▸ Problem
Word for word, reproduce the listing that follows, excluding any pictures it contains.

[Start of section]

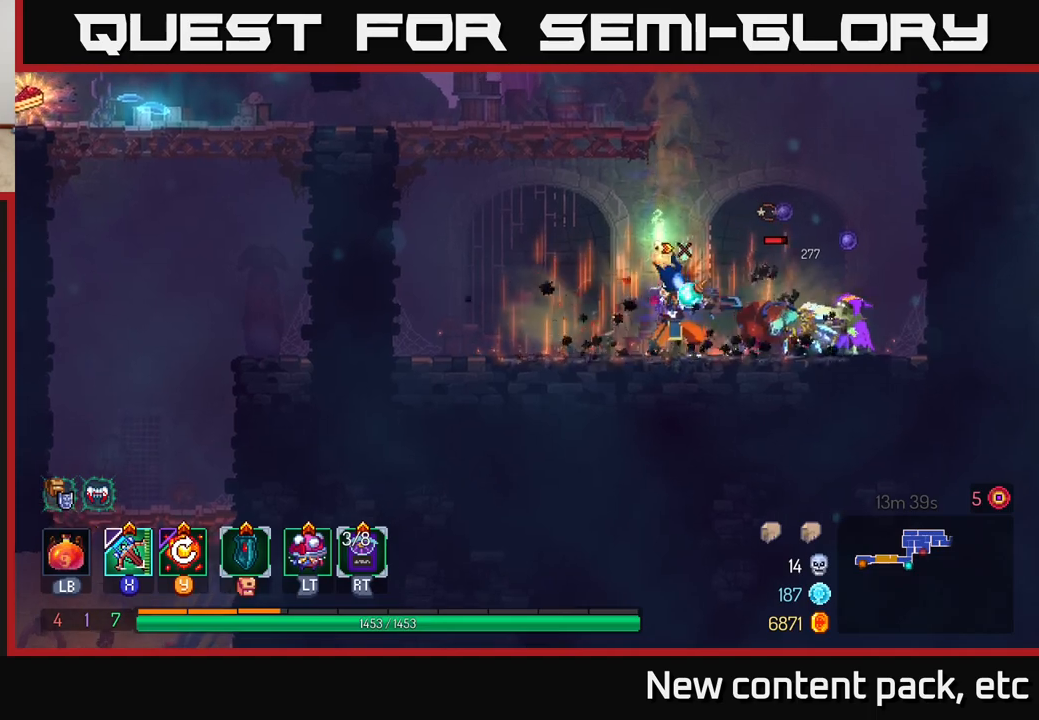
{"buttons": [], "left_stick": "down-right", "right_stick": "center", "events": [[17, "X", "up"], [117, "left_stick", "down"], [233, "left_stick", "down-right"]]}
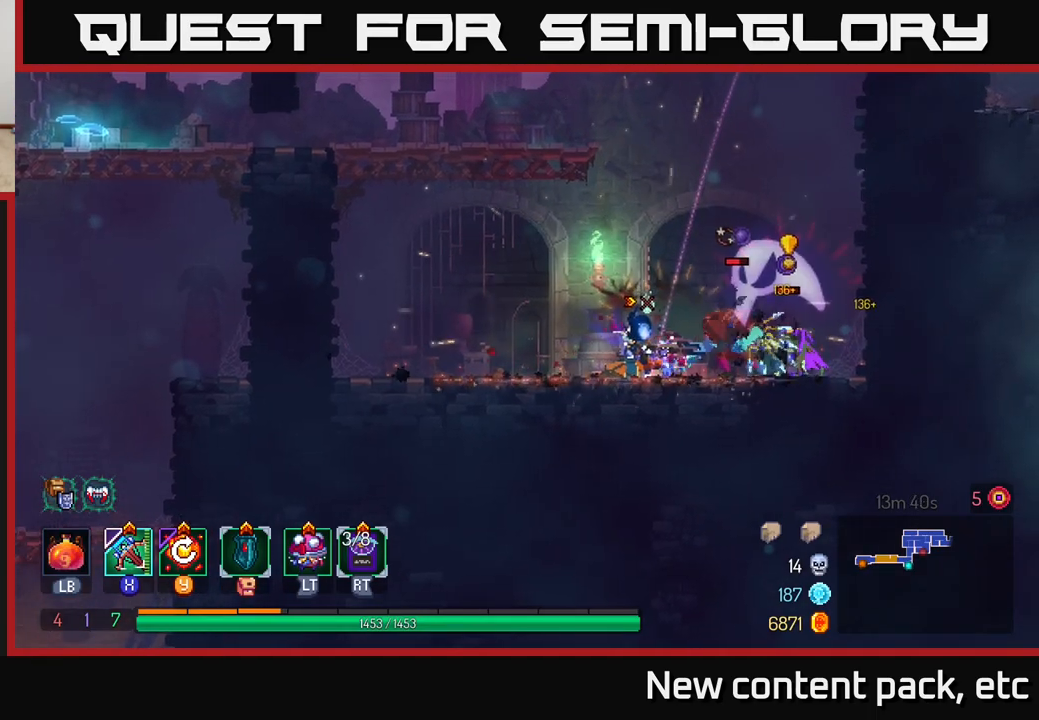
{"buttons": [], "left_stick": "center", "right_stick": "center", "events": [[350, "left_stick", "center"]]}
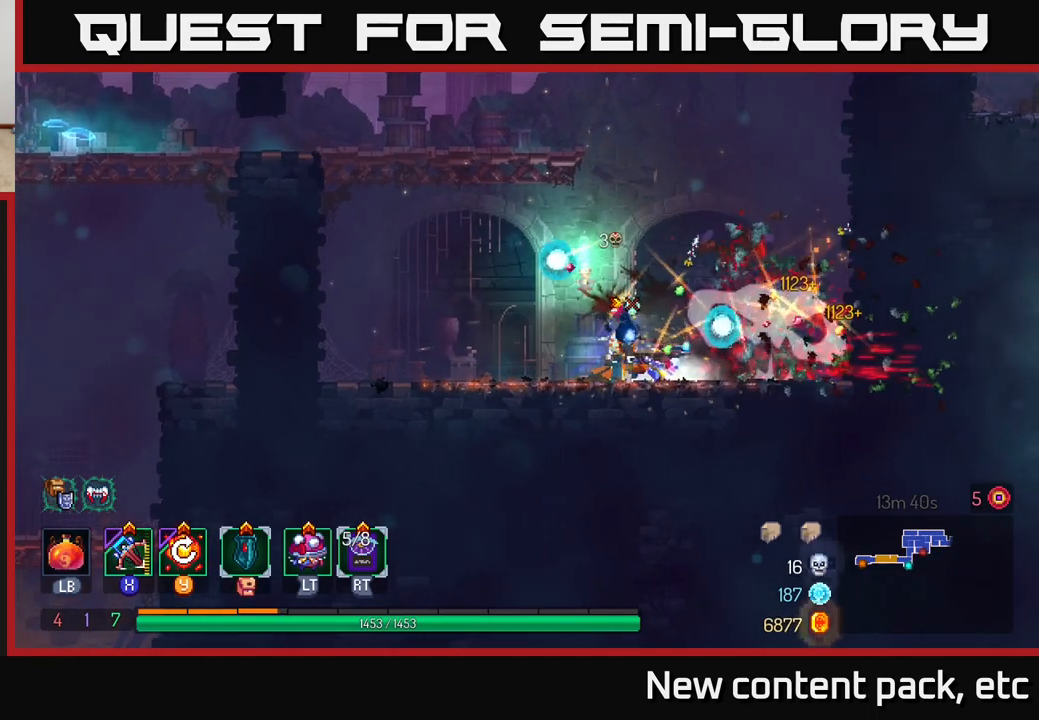
{"buttons": [], "left_stick": "center", "right_stick": "center", "events": [[67, "Y", "down"], [233, "Y", "up"]]}
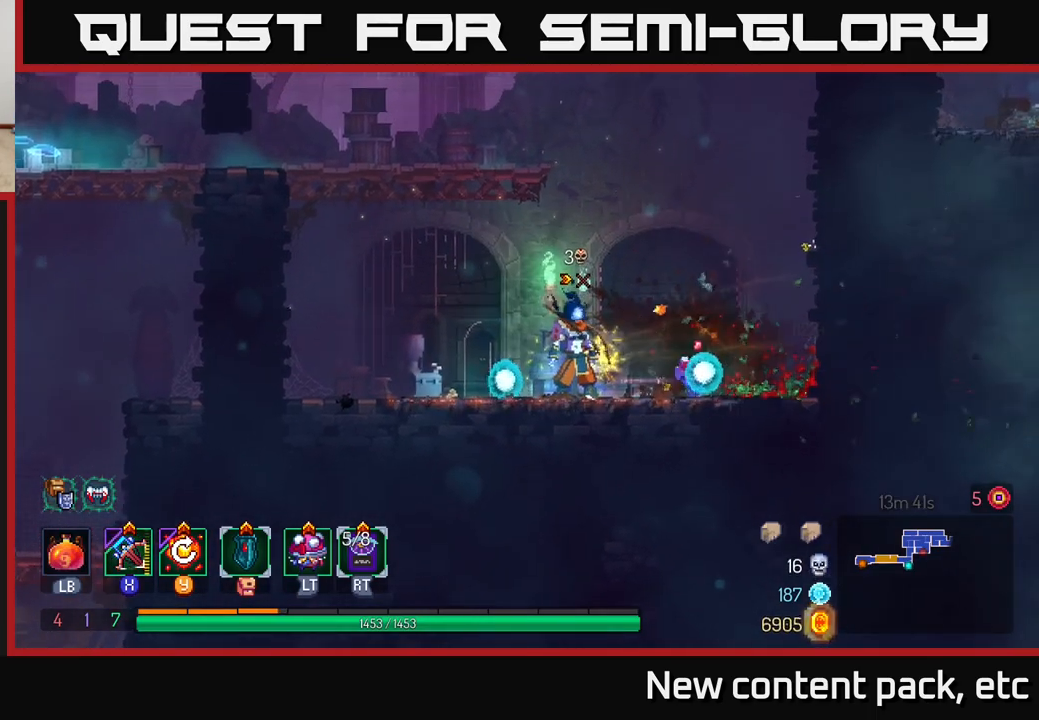
{"buttons": ["A"], "left_stick": "left", "right_stick": "center", "events": [[233, "left_stick", "left"], [400, "A", "down"]]}
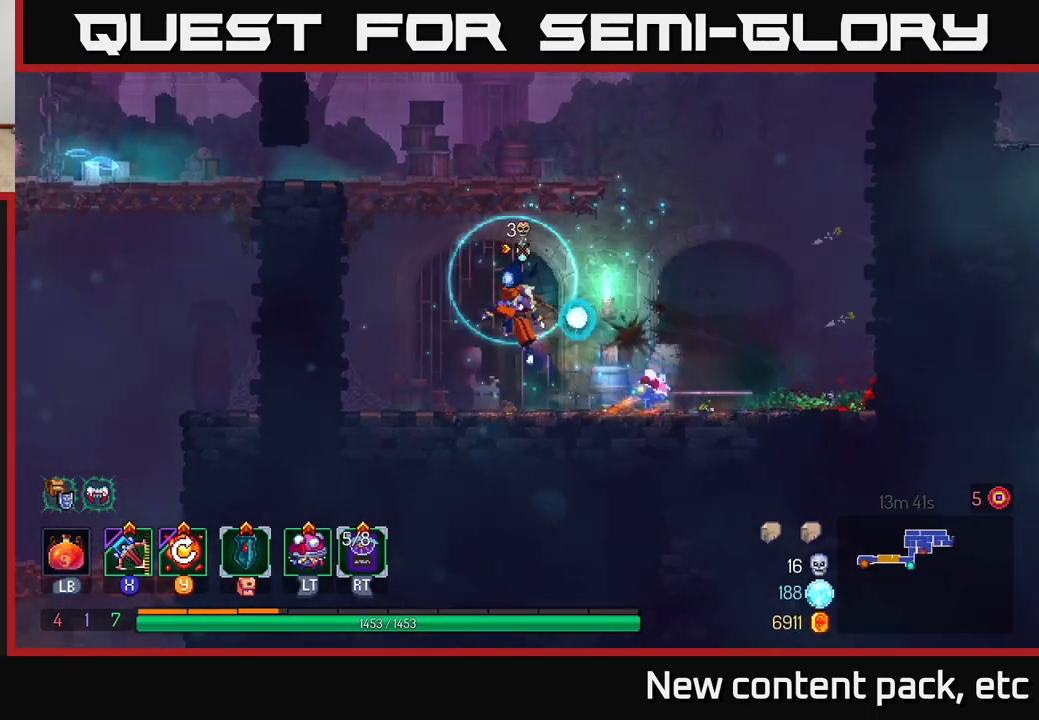
{"buttons": [], "left_stick": "center", "right_stick": "center", "events": [[50, "A", "up"], [100, "A", "down"], [217, "left_stick", "up-left"], [250, "A", "up"], [367, "Y", "down"], [383, "left_stick", "center"], [500, "Y", "up"]]}
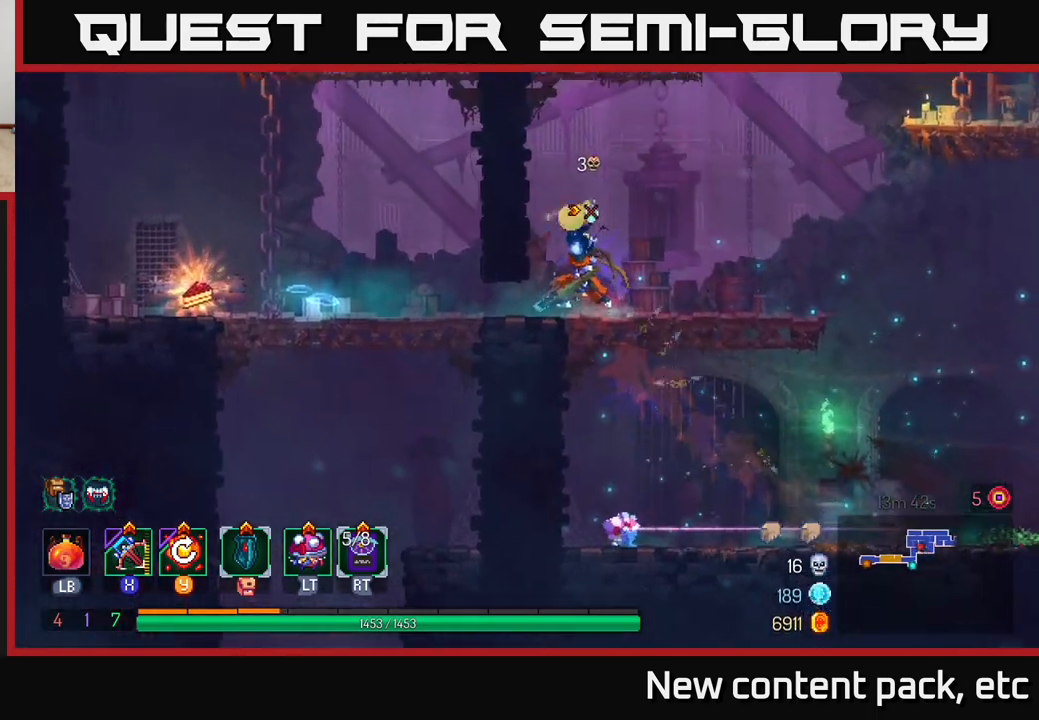
{"buttons": [], "left_stick": "right", "right_stick": "center", "events": [[450, "left_stick", "right"]]}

[End of section]

▸ Result of the task
{"buttons": [], "left_stick": "down-right", "right_stick": "center", "events": [[17, "X", "up"], [117, "left_stick", "down"], [233, "left_stick", "down-right"]]}
{"buttons": [], "left_stick": "center", "right_stick": "center", "events": [[350, "left_stick", "center"]]}
{"buttons": [], "left_stick": "center", "right_stick": "center", "events": [[67, "Y", "down"], [233, "Y", "up"]]}
{"buttons": ["A"], "left_stick": "left", "right_stick": "center", "events": [[233, "left_stick", "left"], [400, "A", "down"]]}
{"buttons": [], "left_stick": "center", "right_stick": "center", "events": [[50, "A", "up"], [100, "A", "down"], [217, "left_stick", "up-left"], [250, "A", "up"], [367, "Y", "down"], [383, "left_stick", "center"], [500, "Y", "up"]]}
{"buttons": [], "left_stick": "right", "right_stick": "center", "events": [[450, "left_stick", "right"]]}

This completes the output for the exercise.